▶ Problem details
Render the part of the data that opens at its start and closes with the line containing "locality: Campbell.", both ends included, as a numbered list. Drop blank lines and leave out the pictures.

A run of data:

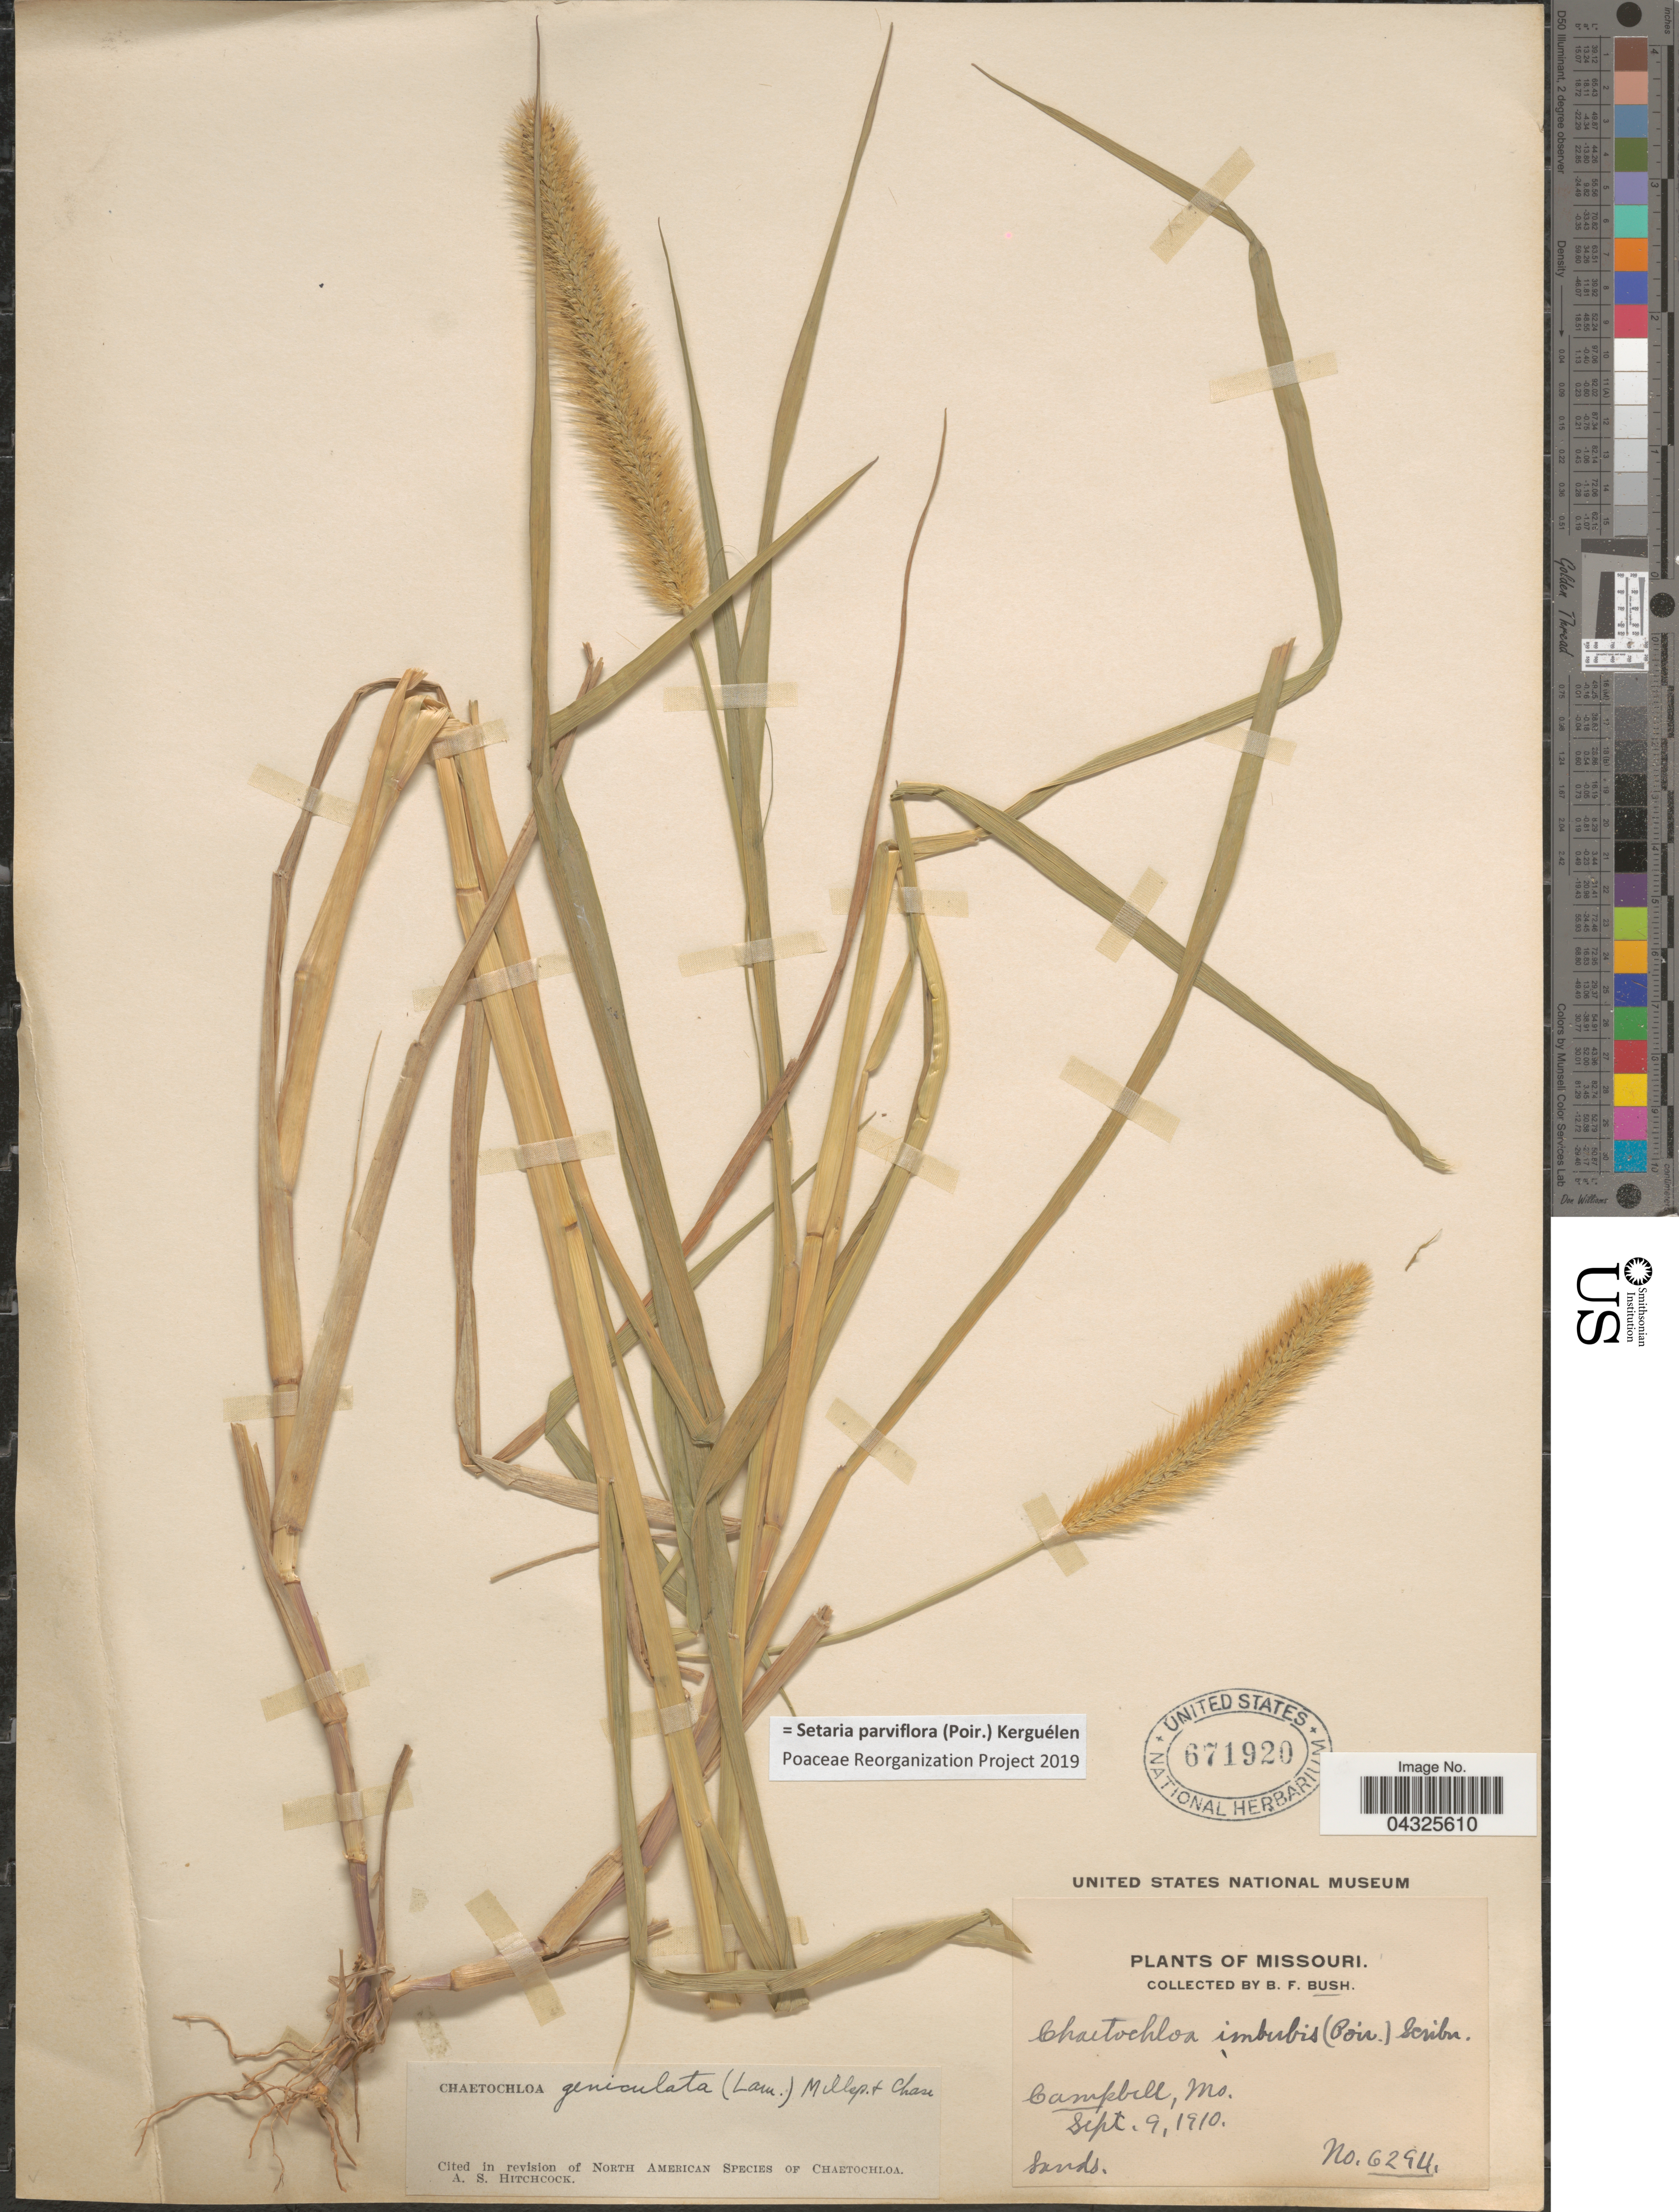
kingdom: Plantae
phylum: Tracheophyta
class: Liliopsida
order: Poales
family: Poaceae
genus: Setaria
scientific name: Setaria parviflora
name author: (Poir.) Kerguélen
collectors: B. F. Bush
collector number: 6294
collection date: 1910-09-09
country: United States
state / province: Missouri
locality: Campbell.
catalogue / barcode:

▶ Right answer
1. kingdom: Plantae
2. phylum: Tracheophyta
3. class: Liliopsida
4. order: Poales
5. family: Poaceae
6. genus: Setaria
7. scientific name: Setaria parviflora
8. name author: (Poir.) Kerguélen
9. collectors: B. F. Bush
10. collector number: 6294
11. collection date: 1910-09-09
12. country: United States
13. state / province: Missouri
14. locality: Campbell.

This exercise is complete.